Machine learning (AI) and Quantitative capital management have been a big headline among various articles. A Recent survey from Wall Street Journal also unveils more secrets in the area. We hope to provide a discussion about the current themes in asset management development and the research opportunity from academic perspectives. This research examines the innovation in asset management from both the computer technology and financial services angles and provides examples to integrate machine-learning techniques into financial modeling and to connect data analytics to customer-facing applications. By finishing a loop to include financial instrument creation, we then show a complete scope of technology-based service chain of asset management.
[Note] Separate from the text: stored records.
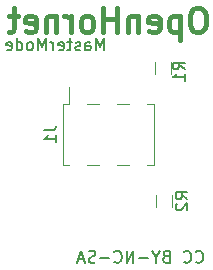
<source format=gbr>
G04 #@! TF.GenerationSoftware,KiCad,Pcbnew,(5.1.4-0-10_14)*
G04 #@! TF.CreationDate,2019-11-01T09:08:41+01:00*
G04 #@! TF.ProjectId,MasterModePushbutton,4d617374-6572-44d6-9f64-655075736862,rev?*
G04 #@! TF.SameCoordinates,Original*
G04 #@! TF.FileFunction,Legend,Bot*
G04 #@! TF.FilePolarity,Positive*
%FSLAX46Y46*%
G04 Gerber Fmt 4.6, Leading zero omitted, Abs format (unit mm)*
G04 Created by KiCad (PCBNEW (5.1.4-0-10_14)) date 2019-11-01 09:08:41*
%MOMM*%
%LPD*%
G04 APERTURE LIST*
%ADD10C,0.150000*%
%ADD11C,0.400000*%
%ADD12C,0.120000*%
G04 APERTURE END LIST*
D10*
X142663146Y-105604622D02*
X142710765Y-105652241D01*
X142853622Y-105699860D01*
X142948860Y-105699860D01*
X143091718Y-105652241D01*
X143186956Y-105557003D01*
X143234575Y-105461765D01*
X143282194Y-105271289D01*
X143282194Y-105128432D01*
X143234575Y-104937956D01*
X143186956Y-104842718D01*
X143091718Y-104747480D01*
X142948860Y-104699860D01*
X142853622Y-104699860D01*
X142710765Y-104747480D01*
X142663146Y-104795099D01*
X141663146Y-105604622D02*
X141710765Y-105652241D01*
X141853622Y-105699860D01*
X141948860Y-105699860D01*
X142091718Y-105652241D01*
X142186956Y-105557003D01*
X142234575Y-105461765D01*
X142282194Y-105271289D01*
X142282194Y-105128432D01*
X142234575Y-104937956D01*
X142186956Y-104842718D01*
X142091718Y-104747480D01*
X141948860Y-104699860D01*
X141853622Y-104699860D01*
X141710765Y-104747480D01*
X141663146Y-104795099D01*
X140139337Y-105176051D02*
X139996480Y-105223670D01*
X139948860Y-105271289D01*
X139901241Y-105366527D01*
X139901241Y-105509384D01*
X139948860Y-105604622D01*
X139996480Y-105652241D01*
X140091718Y-105699860D01*
X140472670Y-105699860D01*
X140472670Y-104699860D01*
X140139337Y-104699860D01*
X140044099Y-104747480D01*
X139996480Y-104795099D01*
X139948860Y-104890337D01*
X139948860Y-104985575D01*
X139996480Y-105080813D01*
X140044099Y-105128432D01*
X140139337Y-105176051D01*
X140472670Y-105176051D01*
X139282194Y-105223670D02*
X139282194Y-105699860D01*
X139615527Y-104699860D02*
X139282194Y-105223670D01*
X138948860Y-104699860D01*
X138615527Y-105318908D02*
X137853622Y-105318908D01*
X137377432Y-105699860D02*
X137377432Y-104699860D01*
X136806003Y-105699860D01*
X136806003Y-104699860D01*
X135758384Y-105604622D02*
X135806003Y-105652241D01*
X135948860Y-105699860D01*
X136044099Y-105699860D01*
X136186956Y-105652241D01*
X136282194Y-105557003D01*
X136329813Y-105461765D01*
X136377432Y-105271289D01*
X136377432Y-105128432D01*
X136329813Y-104937956D01*
X136282194Y-104842718D01*
X136186956Y-104747480D01*
X136044099Y-104699860D01*
X135948860Y-104699860D01*
X135806003Y-104747480D01*
X135758384Y-104795099D01*
X135329813Y-105318908D02*
X134567908Y-105318908D01*
X134139337Y-105652241D02*
X133996480Y-105699860D01*
X133758384Y-105699860D01*
X133663146Y-105652241D01*
X133615527Y-105604622D01*
X133567908Y-105509384D01*
X133567908Y-105414146D01*
X133615527Y-105318908D01*
X133663146Y-105271289D01*
X133758384Y-105223670D01*
X133948860Y-105176051D01*
X134044099Y-105128432D01*
X134091718Y-105080813D01*
X134139337Y-104985575D01*
X134139337Y-104890337D01*
X134091718Y-104795099D01*
X134044099Y-104747480D01*
X133948860Y-104699860D01*
X133710765Y-104699860D01*
X133567908Y-104747480D01*
X133186956Y-105414146D02*
X132710765Y-105414146D01*
X133282194Y-105699860D02*
X132948860Y-104699860D01*
X132615527Y-105699860D01*
X134865527Y-87699860D02*
X134865527Y-86699860D01*
X134532194Y-87414146D01*
X134198860Y-86699860D01*
X134198860Y-87699860D01*
X133294099Y-87699860D02*
X133294099Y-87176051D01*
X133341718Y-87080813D01*
X133436956Y-87033194D01*
X133627432Y-87033194D01*
X133722670Y-87080813D01*
X133294099Y-87652241D02*
X133389337Y-87699860D01*
X133627432Y-87699860D01*
X133722670Y-87652241D01*
X133770289Y-87557003D01*
X133770289Y-87461765D01*
X133722670Y-87366527D01*
X133627432Y-87318908D01*
X133389337Y-87318908D01*
X133294099Y-87271289D01*
X132865527Y-87652241D02*
X132770289Y-87699860D01*
X132579813Y-87699860D01*
X132484575Y-87652241D01*
X132436956Y-87557003D01*
X132436956Y-87509384D01*
X132484575Y-87414146D01*
X132579813Y-87366527D01*
X132722670Y-87366527D01*
X132817908Y-87318908D01*
X132865527Y-87223670D01*
X132865527Y-87176051D01*
X132817908Y-87080813D01*
X132722670Y-87033194D01*
X132579813Y-87033194D01*
X132484575Y-87080813D01*
X132151241Y-87033194D02*
X131770289Y-87033194D01*
X132008384Y-86699860D02*
X132008384Y-87557003D01*
X131960765Y-87652241D01*
X131865527Y-87699860D01*
X131770289Y-87699860D01*
X131056003Y-87652241D02*
X131151241Y-87699860D01*
X131341718Y-87699860D01*
X131436956Y-87652241D01*
X131484575Y-87557003D01*
X131484575Y-87176051D01*
X131436956Y-87080813D01*
X131341718Y-87033194D01*
X131151241Y-87033194D01*
X131056003Y-87080813D01*
X131008384Y-87176051D01*
X131008384Y-87271289D01*
X131484575Y-87366527D01*
X130579813Y-87699860D02*
X130579813Y-87033194D01*
X130579813Y-87223670D02*
X130532194Y-87128432D01*
X130484575Y-87080813D01*
X130389337Y-87033194D01*
X130294099Y-87033194D01*
X129960765Y-87699860D02*
X129960765Y-86699860D01*
X129627432Y-87414146D01*
X129294099Y-86699860D01*
X129294099Y-87699860D01*
X128675051Y-87699860D02*
X128770289Y-87652241D01*
X128817908Y-87604622D01*
X128865527Y-87509384D01*
X128865527Y-87223670D01*
X128817908Y-87128432D01*
X128770289Y-87080813D01*
X128675051Y-87033194D01*
X128532194Y-87033194D01*
X128436956Y-87080813D01*
X128389337Y-87128432D01*
X128341718Y-87223670D01*
X128341718Y-87509384D01*
X128389337Y-87604622D01*
X128436956Y-87652241D01*
X128532194Y-87699860D01*
X128675051Y-87699860D01*
X127484575Y-87699860D02*
X127484575Y-86699860D01*
X127484575Y-87652241D02*
X127579813Y-87699860D01*
X127770289Y-87699860D01*
X127865527Y-87652241D01*
X127913146Y-87604622D01*
X127960765Y-87509384D01*
X127960765Y-87223670D01*
X127913146Y-87128432D01*
X127865527Y-87080813D01*
X127770289Y-87033194D01*
X127579813Y-87033194D01*
X127484575Y-87080813D01*
X126627432Y-87652241D02*
X126722670Y-87699860D01*
X126913146Y-87699860D01*
X127008384Y-87652241D01*
X127056003Y-87557003D01*
X127056003Y-87176051D01*
X127008384Y-87080813D01*
X126913146Y-87033194D01*
X126722670Y-87033194D01*
X126627432Y-87080813D01*
X126579813Y-87176051D01*
X126579813Y-87271289D01*
X127056003Y-87366527D01*
D11*
X143008384Y-84152241D02*
X142627432Y-84152241D01*
X142436956Y-84247480D01*
X142246480Y-84437956D01*
X142151241Y-84818908D01*
X142151241Y-85485575D01*
X142246480Y-85866527D01*
X142436956Y-86057003D01*
X142627432Y-86152241D01*
X143008384Y-86152241D01*
X143198860Y-86057003D01*
X143389337Y-85866527D01*
X143484575Y-85485575D01*
X143484575Y-84818908D01*
X143389337Y-84437956D01*
X143198860Y-84247480D01*
X143008384Y-84152241D01*
X141294099Y-84818908D02*
X141294099Y-86818908D01*
X141294099Y-84914146D02*
X141103622Y-84818908D01*
X140722670Y-84818908D01*
X140532194Y-84914146D01*
X140436956Y-85009384D01*
X140341718Y-85199860D01*
X140341718Y-85771289D01*
X140436956Y-85961765D01*
X140532194Y-86057003D01*
X140722670Y-86152241D01*
X141103622Y-86152241D01*
X141294099Y-86057003D01*
X138722670Y-86057003D02*
X138913146Y-86152241D01*
X139294099Y-86152241D01*
X139484575Y-86057003D01*
X139579813Y-85866527D01*
X139579813Y-85104622D01*
X139484575Y-84914146D01*
X139294099Y-84818908D01*
X138913146Y-84818908D01*
X138722670Y-84914146D01*
X138627432Y-85104622D01*
X138627432Y-85295099D01*
X139579813Y-85485575D01*
X137770289Y-84818908D02*
X137770289Y-86152241D01*
X137770289Y-85009384D02*
X137675051Y-84914146D01*
X137484575Y-84818908D01*
X137198860Y-84818908D01*
X137008384Y-84914146D01*
X136913146Y-85104622D01*
X136913146Y-86152241D01*
X135960765Y-86152241D02*
X135960765Y-84152241D01*
X135960765Y-85104622D02*
X134817908Y-85104622D01*
X134817908Y-86152241D02*
X134817908Y-84152241D01*
X133579813Y-86152241D02*
X133770289Y-86057003D01*
X133865527Y-85961765D01*
X133960765Y-85771289D01*
X133960765Y-85199860D01*
X133865527Y-85009384D01*
X133770289Y-84914146D01*
X133579813Y-84818908D01*
X133294099Y-84818908D01*
X133103622Y-84914146D01*
X133008384Y-85009384D01*
X132913146Y-85199860D01*
X132913146Y-85771289D01*
X133008384Y-85961765D01*
X133103622Y-86057003D01*
X133294099Y-86152241D01*
X133579813Y-86152241D01*
X132056003Y-86152241D02*
X132056003Y-84818908D01*
X132056003Y-85199860D02*
X131960765Y-85009384D01*
X131865527Y-84914146D01*
X131675051Y-84818908D01*
X131484575Y-84818908D01*
X130817908Y-84818908D02*
X130817908Y-86152241D01*
X130817908Y-85009384D02*
X130722670Y-84914146D01*
X130532194Y-84818908D01*
X130246480Y-84818908D01*
X130056003Y-84914146D01*
X129960765Y-85104622D01*
X129960765Y-86152241D01*
X128246480Y-86057003D02*
X128436956Y-86152241D01*
X128817908Y-86152241D01*
X129008384Y-86057003D01*
X129103622Y-85866527D01*
X129103622Y-85104622D01*
X129008384Y-84914146D01*
X128817908Y-84818908D01*
X128436956Y-84818908D01*
X128246480Y-84914146D01*
X128151241Y-85104622D01*
X128151241Y-85295099D01*
X129103622Y-85485575D01*
X127579813Y-84818908D02*
X126817908Y-84818908D01*
X127294099Y-84152241D02*
X127294099Y-85866527D01*
X127198860Y-86057003D01*
X127008384Y-86152241D01*
X126817908Y-86152241D01*
D12*
X140526480Y-89747480D02*
X140526480Y-88747480D01*
X139166480Y-88747480D02*
X139166480Y-89747480D01*
X139266480Y-99947480D02*
X139266480Y-100947480D01*
X140626480Y-100947480D02*
X140626480Y-99947480D01*
X131366480Y-92237480D02*
X131366480Y-97437480D01*
X139106480Y-92237480D02*
X139106480Y-97437480D01*
X131936480Y-90797480D02*
X131936480Y-92237480D01*
X131366480Y-92237480D02*
X131936480Y-92237480D01*
X131366480Y-97437480D02*
X131936480Y-97437480D01*
X138536480Y-92237480D02*
X139106480Y-92237480D01*
X138536480Y-97437480D02*
X139106480Y-97437480D01*
X133456480Y-92237480D02*
X134476480Y-92237480D01*
X133456480Y-97437480D02*
X134476480Y-97437480D01*
X135996480Y-92237480D02*
X137016480Y-92237480D01*
X135996480Y-97437480D02*
X137016480Y-97437480D01*
D10*
X141698860Y-89330813D02*
X141222670Y-88997480D01*
X141698860Y-88759384D02*
X140698860Y-88759384D01*
X140698860Y-89140337D01*
X140746480Y-89235575D01*
X140794099Y-89283194D01*
X140889337Y-89330813D01*
X141032194Y-89330813D01*
X141127432Y-89283194D01*
X141175051Y-89235575D01*
X141222670Y-89140337D01*
X141222670Y-88759384D01*
X141698860Y-90283194D02*
X141698860Y-89711765D01*
X141698860Y-89997480D02*
X140698860Y-89997480D01*
X140841718Y-89902241D01*
X140936956Y-89807003D01*
X140984575Y-89711765D01*
X141948860Y-100330813D02*
X141472670Y-99997480D01*
X141948860Y-99759384D02*
X140948860Y-99759384D01*
X140948860Y-100140337D01*
X140996480Y-100235575D01*
X141044099Y-100283194D01*
X141139337Y-100330813D01*
X141282194Y-100330813D01*
X141377432Y-100283194D01*
X141425051Y-100235575D01*
X141472670Y-100140337D01*
X141472670Y-99759384D01*
X141044099Y-100711765D02*
X140996480Y-100759384D01*
X140948860Y-100854622D01*
X140948860Y-101092718D01*
X140996480Y-101187956D01*
X141044099Y-101235575D01*
X141139337Y-101283194D01*
X141234575Y-101283194D01*
X141377432Y-101235575D01*
X141948860Y-100664146D01*
X141948860Y-101283194D01*
X129818860Y-94504146D02*
X130533146Y-94504146D01*
X130676003Y-94456527D01*
X130771241Y-94361289D01*
X130818860Y-94218432D01*
X130818860Y-94123194D01*
X130818860Y-95504146D02*
X130818860Y-94932718D01*
X130818860Y-95218432D02*
X129818860Y-95218432D01*
X129961718Y-95123194D01*
X130056956Y-95027956D01*
X130104575Y-94932718D01*
M02*

</source>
The presentation will examine the current innovation if asset management from two perspectives.  Financial Technology (FinTech) in Asset Management.  Financial Engineering and Machine Learning.
Dr. Peter C. L. Lin is the youngest Industry Professor at Stevens Institute of Technology NJ and he serves as the Director of Financial Analytics MS program. Passionate about quantitative investing, Peter funded Gamma Paradigm, a quantitative investment advisor with a FinTech arm in Asia focusing on AI and data-driven models. Peter began his career as a quantitative analyst at Ryan Labs Asset Management, with $4B asset under management, and as a researcher in quantitative portfolio theories, term-structure models, and alternative investments. Peter received his BS in Computer Science and Information Engineering from National Taiwan University, his MS in Computer Science from Columbia University, and his Ph.D. in Applied Mathematics and Statistics from Johns Hopkins University.